Brian Lehrer: Yes. I was lucky enough to live in Norfolk, Virginia, way back in the Nancy Lieberman era at Old Dominion, and got into it as a fan going to the games. A thing that people who I know say about the NBA, people who are turned off to the NBA, say it's become so much about the three-point shooting that there isn't as much passing as there used to be in the game there. There aren't as many plays. There aren't as many situations to watch, as opposed to just good shooters trying to shoot the ball and hit their threes. Would you say there's less of that in the WNBA? It's my impression that there is, but maybe I'm just seeing it.

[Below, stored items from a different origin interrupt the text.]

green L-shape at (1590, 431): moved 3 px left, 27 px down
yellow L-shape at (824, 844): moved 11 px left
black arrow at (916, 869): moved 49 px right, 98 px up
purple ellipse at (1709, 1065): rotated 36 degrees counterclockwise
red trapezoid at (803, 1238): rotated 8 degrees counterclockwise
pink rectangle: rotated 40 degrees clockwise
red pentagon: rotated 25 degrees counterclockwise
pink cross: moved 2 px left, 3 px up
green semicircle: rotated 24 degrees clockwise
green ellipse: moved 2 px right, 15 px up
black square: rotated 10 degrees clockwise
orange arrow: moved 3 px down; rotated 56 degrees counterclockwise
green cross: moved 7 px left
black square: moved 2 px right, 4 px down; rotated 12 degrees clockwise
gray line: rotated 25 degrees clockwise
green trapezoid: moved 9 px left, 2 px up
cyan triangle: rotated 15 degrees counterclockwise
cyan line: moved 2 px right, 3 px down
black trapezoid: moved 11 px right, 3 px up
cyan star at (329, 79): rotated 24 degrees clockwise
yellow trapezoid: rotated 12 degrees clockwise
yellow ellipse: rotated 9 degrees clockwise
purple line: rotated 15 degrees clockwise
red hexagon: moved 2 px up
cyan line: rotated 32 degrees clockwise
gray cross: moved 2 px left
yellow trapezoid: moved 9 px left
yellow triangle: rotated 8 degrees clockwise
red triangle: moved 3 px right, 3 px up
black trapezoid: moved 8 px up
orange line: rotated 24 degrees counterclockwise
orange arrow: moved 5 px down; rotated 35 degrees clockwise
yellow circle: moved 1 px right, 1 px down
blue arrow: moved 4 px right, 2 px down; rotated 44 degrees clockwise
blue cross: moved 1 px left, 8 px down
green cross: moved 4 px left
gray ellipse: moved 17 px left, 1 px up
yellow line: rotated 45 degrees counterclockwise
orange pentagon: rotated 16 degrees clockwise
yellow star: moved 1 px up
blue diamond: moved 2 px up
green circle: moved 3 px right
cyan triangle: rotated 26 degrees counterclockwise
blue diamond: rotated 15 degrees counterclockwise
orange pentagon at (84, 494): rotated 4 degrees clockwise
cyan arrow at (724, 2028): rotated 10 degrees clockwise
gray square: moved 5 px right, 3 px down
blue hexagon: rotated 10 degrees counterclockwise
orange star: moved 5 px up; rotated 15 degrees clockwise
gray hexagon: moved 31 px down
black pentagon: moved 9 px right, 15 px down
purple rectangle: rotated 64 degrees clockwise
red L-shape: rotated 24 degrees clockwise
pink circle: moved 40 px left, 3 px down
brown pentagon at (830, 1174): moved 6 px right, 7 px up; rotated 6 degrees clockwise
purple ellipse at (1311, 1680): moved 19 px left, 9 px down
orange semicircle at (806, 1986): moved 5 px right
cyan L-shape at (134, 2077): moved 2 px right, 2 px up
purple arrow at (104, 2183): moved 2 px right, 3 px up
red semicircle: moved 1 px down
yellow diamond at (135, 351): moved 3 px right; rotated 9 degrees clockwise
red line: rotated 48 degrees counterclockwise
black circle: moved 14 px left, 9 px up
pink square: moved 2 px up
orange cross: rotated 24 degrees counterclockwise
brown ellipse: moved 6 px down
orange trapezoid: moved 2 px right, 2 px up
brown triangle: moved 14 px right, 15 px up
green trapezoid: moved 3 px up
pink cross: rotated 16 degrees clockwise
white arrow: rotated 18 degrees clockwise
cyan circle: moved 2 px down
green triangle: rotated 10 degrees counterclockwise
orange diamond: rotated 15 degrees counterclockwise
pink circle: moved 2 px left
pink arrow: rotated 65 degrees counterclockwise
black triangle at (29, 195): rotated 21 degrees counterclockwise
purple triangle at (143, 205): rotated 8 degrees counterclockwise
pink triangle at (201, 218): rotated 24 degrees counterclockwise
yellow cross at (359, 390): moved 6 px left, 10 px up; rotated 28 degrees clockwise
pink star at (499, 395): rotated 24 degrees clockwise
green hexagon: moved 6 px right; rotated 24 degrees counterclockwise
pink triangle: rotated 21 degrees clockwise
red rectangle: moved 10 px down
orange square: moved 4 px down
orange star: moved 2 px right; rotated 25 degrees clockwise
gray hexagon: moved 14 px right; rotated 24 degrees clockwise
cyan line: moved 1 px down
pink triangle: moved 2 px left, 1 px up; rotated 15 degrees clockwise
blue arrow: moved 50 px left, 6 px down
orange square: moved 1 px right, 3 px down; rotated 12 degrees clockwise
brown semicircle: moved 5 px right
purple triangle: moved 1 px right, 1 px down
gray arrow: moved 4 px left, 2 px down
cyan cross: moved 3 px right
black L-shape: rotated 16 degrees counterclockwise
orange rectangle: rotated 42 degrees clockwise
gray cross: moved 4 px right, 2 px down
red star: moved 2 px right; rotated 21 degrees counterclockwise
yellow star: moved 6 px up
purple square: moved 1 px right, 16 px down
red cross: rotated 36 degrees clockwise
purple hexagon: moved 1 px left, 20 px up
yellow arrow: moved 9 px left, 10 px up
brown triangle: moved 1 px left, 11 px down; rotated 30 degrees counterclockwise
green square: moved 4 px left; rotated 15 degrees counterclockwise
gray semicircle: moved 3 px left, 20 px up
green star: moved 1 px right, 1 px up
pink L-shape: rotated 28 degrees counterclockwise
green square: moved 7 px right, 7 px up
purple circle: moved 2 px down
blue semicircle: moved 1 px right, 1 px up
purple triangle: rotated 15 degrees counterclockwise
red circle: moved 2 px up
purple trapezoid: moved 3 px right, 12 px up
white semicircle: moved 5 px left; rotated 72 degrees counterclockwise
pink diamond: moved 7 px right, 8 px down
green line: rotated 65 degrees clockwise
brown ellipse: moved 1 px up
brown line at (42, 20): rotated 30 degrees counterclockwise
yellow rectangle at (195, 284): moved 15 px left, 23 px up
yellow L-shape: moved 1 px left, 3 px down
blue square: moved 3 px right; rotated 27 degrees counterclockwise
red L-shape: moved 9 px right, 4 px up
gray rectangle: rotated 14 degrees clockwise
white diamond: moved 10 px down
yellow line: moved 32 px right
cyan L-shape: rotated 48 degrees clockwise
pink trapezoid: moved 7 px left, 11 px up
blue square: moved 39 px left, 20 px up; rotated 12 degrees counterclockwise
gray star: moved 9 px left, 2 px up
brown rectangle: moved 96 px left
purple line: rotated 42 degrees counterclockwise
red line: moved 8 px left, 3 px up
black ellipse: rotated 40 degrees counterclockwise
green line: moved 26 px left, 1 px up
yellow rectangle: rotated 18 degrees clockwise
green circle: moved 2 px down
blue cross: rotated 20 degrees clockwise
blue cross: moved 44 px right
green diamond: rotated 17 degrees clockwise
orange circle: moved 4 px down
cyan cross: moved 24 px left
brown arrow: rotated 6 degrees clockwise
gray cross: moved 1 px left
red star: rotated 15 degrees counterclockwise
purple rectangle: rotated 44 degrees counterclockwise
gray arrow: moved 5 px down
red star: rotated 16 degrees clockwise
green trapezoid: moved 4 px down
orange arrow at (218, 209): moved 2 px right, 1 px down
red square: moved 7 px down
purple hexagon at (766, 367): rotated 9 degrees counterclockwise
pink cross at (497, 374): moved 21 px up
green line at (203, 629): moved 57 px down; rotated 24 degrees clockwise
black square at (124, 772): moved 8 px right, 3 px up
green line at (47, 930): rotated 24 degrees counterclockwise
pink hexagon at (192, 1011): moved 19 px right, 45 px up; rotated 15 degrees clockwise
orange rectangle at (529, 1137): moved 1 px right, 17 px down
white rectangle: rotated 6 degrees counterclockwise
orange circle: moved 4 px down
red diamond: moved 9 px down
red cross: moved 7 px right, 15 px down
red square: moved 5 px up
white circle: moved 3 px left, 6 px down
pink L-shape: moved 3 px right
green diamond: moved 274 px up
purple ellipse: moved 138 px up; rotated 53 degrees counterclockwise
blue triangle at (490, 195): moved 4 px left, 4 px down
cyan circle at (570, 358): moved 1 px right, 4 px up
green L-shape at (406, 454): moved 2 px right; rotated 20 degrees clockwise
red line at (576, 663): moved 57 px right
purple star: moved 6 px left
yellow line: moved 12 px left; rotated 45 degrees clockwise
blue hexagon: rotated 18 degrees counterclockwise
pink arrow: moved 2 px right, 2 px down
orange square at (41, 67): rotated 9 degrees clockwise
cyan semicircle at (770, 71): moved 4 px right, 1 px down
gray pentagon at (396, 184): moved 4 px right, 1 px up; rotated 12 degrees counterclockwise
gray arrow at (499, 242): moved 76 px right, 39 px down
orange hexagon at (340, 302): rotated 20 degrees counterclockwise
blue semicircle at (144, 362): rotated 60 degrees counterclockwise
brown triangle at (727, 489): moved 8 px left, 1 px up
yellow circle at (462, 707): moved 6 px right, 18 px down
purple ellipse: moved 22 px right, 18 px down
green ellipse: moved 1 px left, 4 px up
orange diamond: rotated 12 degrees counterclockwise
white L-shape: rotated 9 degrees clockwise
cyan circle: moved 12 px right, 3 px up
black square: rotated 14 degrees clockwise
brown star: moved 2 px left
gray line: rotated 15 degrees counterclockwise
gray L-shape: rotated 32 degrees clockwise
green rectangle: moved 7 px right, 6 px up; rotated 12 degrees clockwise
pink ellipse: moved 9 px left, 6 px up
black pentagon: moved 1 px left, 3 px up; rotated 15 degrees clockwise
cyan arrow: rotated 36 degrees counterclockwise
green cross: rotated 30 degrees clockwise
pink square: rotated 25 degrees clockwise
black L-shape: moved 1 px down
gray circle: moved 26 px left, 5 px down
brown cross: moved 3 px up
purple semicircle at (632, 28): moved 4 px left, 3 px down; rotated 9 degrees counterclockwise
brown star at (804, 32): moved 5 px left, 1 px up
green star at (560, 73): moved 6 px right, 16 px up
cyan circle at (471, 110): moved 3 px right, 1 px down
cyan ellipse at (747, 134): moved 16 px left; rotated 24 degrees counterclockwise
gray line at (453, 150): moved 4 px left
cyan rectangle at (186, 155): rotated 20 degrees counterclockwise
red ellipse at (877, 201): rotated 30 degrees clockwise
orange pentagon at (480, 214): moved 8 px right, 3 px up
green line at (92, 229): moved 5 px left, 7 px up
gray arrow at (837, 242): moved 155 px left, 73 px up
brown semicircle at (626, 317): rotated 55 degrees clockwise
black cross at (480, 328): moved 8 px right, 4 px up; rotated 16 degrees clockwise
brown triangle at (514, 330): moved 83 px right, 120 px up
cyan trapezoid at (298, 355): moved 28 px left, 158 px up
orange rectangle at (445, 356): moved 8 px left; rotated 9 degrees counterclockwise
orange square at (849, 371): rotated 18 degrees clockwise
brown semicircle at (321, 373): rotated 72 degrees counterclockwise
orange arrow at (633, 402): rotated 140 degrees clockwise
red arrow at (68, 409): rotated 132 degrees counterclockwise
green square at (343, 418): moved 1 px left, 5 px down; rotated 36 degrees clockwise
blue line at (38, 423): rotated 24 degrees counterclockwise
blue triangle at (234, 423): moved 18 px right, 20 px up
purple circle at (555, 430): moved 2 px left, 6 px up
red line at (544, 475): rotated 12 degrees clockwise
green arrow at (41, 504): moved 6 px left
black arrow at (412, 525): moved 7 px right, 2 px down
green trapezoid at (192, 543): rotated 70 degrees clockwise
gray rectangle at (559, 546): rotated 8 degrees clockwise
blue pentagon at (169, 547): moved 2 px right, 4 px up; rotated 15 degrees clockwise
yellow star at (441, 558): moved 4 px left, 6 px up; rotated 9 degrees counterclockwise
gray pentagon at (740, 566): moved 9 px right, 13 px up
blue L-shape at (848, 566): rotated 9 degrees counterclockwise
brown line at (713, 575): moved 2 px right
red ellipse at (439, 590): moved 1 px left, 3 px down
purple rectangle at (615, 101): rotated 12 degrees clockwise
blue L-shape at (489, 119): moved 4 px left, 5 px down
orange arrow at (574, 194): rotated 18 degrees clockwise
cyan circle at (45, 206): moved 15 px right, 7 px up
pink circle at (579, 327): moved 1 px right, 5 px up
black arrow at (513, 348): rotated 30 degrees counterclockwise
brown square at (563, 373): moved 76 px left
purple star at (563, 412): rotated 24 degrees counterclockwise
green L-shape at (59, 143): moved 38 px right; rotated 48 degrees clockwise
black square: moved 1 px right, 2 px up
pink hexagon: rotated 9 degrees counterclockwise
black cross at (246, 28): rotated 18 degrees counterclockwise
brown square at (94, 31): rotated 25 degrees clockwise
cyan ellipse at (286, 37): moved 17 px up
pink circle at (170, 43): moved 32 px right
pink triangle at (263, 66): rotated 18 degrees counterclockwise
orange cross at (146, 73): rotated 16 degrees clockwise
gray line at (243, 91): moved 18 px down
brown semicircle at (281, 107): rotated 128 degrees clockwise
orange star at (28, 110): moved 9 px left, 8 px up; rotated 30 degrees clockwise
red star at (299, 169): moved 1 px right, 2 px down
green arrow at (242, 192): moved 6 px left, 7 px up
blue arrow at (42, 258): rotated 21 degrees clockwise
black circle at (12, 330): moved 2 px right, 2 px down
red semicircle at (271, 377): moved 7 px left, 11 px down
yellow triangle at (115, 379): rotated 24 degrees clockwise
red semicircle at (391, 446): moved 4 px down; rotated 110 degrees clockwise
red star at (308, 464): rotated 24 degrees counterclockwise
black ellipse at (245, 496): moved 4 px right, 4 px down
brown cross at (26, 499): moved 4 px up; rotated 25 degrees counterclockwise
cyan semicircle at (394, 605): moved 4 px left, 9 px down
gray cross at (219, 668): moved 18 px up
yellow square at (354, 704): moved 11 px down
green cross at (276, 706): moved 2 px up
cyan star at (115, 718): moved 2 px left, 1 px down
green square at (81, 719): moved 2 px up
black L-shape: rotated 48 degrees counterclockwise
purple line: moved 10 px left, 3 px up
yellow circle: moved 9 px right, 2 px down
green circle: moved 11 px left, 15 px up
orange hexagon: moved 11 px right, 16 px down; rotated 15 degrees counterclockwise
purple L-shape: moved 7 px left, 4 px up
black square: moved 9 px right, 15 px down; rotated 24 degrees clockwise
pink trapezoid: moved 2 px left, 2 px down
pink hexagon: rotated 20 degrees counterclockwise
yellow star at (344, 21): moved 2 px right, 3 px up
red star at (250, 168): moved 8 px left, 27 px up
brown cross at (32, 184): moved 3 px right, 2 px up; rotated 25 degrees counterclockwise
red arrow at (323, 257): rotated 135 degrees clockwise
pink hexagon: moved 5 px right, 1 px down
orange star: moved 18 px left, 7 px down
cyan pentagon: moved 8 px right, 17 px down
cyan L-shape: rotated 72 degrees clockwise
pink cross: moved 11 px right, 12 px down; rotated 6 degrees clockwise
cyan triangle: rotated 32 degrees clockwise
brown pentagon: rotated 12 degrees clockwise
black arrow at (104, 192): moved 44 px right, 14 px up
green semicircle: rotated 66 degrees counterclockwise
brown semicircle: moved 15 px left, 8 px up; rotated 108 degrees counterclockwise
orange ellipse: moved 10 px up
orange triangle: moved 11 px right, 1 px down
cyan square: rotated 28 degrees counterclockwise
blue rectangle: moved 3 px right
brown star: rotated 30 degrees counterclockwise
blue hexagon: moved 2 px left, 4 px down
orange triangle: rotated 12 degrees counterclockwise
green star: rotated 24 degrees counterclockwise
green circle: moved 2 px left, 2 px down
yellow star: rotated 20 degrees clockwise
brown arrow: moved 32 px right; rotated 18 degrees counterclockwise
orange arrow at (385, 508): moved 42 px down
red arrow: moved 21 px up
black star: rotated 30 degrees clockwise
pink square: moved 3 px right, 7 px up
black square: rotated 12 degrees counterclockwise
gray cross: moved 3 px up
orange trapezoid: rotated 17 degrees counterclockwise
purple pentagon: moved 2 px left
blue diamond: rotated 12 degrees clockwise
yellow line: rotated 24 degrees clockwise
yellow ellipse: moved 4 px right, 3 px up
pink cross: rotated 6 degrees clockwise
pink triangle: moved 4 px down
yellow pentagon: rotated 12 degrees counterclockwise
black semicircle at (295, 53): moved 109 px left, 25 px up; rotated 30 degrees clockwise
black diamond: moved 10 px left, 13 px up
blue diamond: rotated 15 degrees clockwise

Maitreyi Anantharaman: Yes, I think there's a little bit less. I think you'll see a little bit more like post-play than five-out offenses. Though I think the WNBA is maybe moving that way. I think there are some great old-school post players in the WNBA if you're into that.
Brian Lehrer: Let's get Victoria in Brooklyn with a last word from a fan. Victoria, we've got about 30 seconds for you. Hi.
Victoria: Hi. I just wanted to say that I took my daughter who's 10 today for her first Liberty game yesterday. She started playing basketball last year. It was mesmerizing. It was such a great game until they started losing, but it was really inspiring and great for her to watch women. She's one of three girls I have.
Brian Lehrer: Whoops, I think that caller just dropped off. Maitreyi, you're still there.
Maitreyi Anantharaman: Yes, I am.
Brian Lehrer: We'll say goodbye because we're just about out of time, but when's the next game?
Maitreyi Anantharaman: I think they play on Wednesday and then they're on the road and then come back the next week for a little homestand.
Brian Lehrer: Maitreyi MAnantharaman, cofounder and staff writer at Defector, the sports and culture news website. Thanks for coming on and talking with some Liberty with us.
Maitreyi Anantharaman: Thanks so much.